In 1969, I was born in the Eastern Cape city of Port Elizabeth, but in 1978 my family moved to Mdantsane (a township outside East London). My father was the first in his family to obtain a Form 1 certificate – if you are old enough, you would know how important it was to have grade 8 at the time. I lived with my parents, six siblings, my grandmother and two other relatives.

In both our stays in Port Elizabeth and Mdantsane, the 12 of us stayed in a four-roomed house like an RDP house (but of course they were of better quality).

In the evenings, the lounge and kitchen would double up as extra bedrooms. During the holidays and weekends, I  could not sleep past 6am as I was sleeping next to the kitchen door and would be blocking early morning traffic. But what was more painful to my parents was not owning the house they lived in. Instead, they had a 99-year lease.

In 1983 we were on the move again as my father got transferred to Alice. It was in Alice where my father’s dream of owning property became a reality.

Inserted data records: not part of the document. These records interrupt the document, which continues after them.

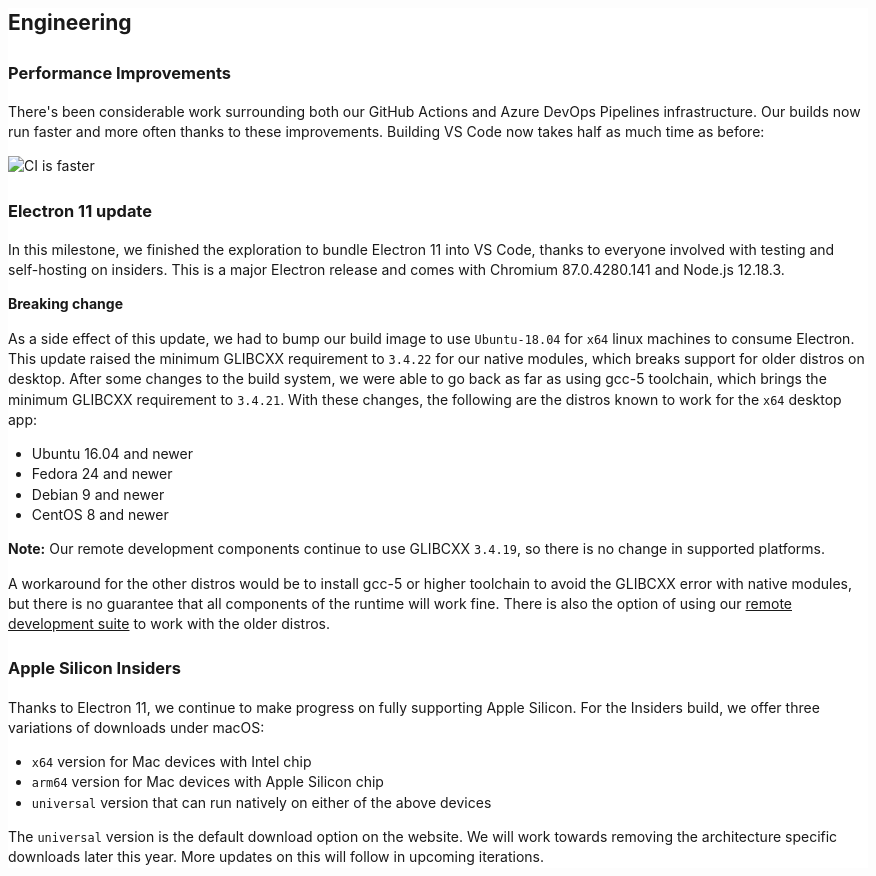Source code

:## Engineering

### Performance Improvements

There's been considerable work surrounding both our GitHub Actions and Azure
DevOps Pipelines infrastructure. Our builds now run faster and more often thanks
to these improvements. Building VS Code now takes half as much time as before:

![CI is faster](images/1_53/CI.png)

### Electron 11 update

In this milestone, we finished the exploration to bundle Electron 11 into VS
Code, thanks to everyone involved with testing and self-hosting on insiders.
This is a major Electron release and comes with Chromium 87.0.4280.141 and
Node.js 12.18.3.

**Breaking change**

As a side effect of this update, we had to bump our build image to use
`Ubuntu-18.04` for `x64` linux machines to consume Electron. This update raised
the minimum GLIBCXX requirement to `3.4.22` for our native modules, which breaks
support for older distros on desktop. After some changes to the build system, we
were able to go back as far as using gcc-5 toolchain, which brings the minimum
GLIBCXX requirement to `3.4.21`. With these changes, the following are the
distros known to work for the `x64` desktop app:

-   Ubuntu 16.04 and newer
-   Fedora 24 and newer
-   Debian 9 and newer
-   CentOS 8 and newer

**Note:** Our remote development components continue to use GLIBCXX `3.4.19`, so
there is no change in supported platforms.

A workaround for the other distros would be to install gcc-5 or higher toolchain
to avoid the GLIBCXX error with native modules, but there is no guarantee that
all components of the runtime will work fine. There is also the option of using
our
[remote development suite](https://code.visualstudio.com/docs/remote/remote-overview)
to work with the older distros.

### Apple Silicon Insiders

Thanks to Electron 11, we continue to make progress on fully supporting Apple
Silicon. For the Insiders build, we offer three variations of downloads under
macOS:

-   `x64` version for Mac devices with Intel chip
-   `arm64` version for Mac devices with Apple Silicon chip
-   `universal` version that can run natively on either of the above devices

The `universal` version is the default download option on the website. We will
work towards removing the architecture specific downloads later this year. More
updates on this will follow in upcoming iterations.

He bought a three- bedroom house with two outside rooms, a lounge, a dining room and a kitchen.

By our standards this was to us, a mansion, given the four- roomed houses we used to occupy.

Whilst my siblings and I were excited and marveling about the extent of our new home, my father was a

proud and relieved man that he finally could own a property his children could call home.

In case some of you are too young to remember, in November 1959, the Democratic Alliance’s earliest predecessor, the Progressive Party was formed by a group of progressives who left the United Party after the latter in its congress earlier that year passed resolutions that would deny natives civil liberties – amongst those was the right to own land. 

To this day the DA has stood firm in the resolve of its founding fathers. We remain opposed to the proposed constitutional amendment that will give the state sweeping powers to expropriate land without compensation and turn property ownership to long-term leases just like my late father’s.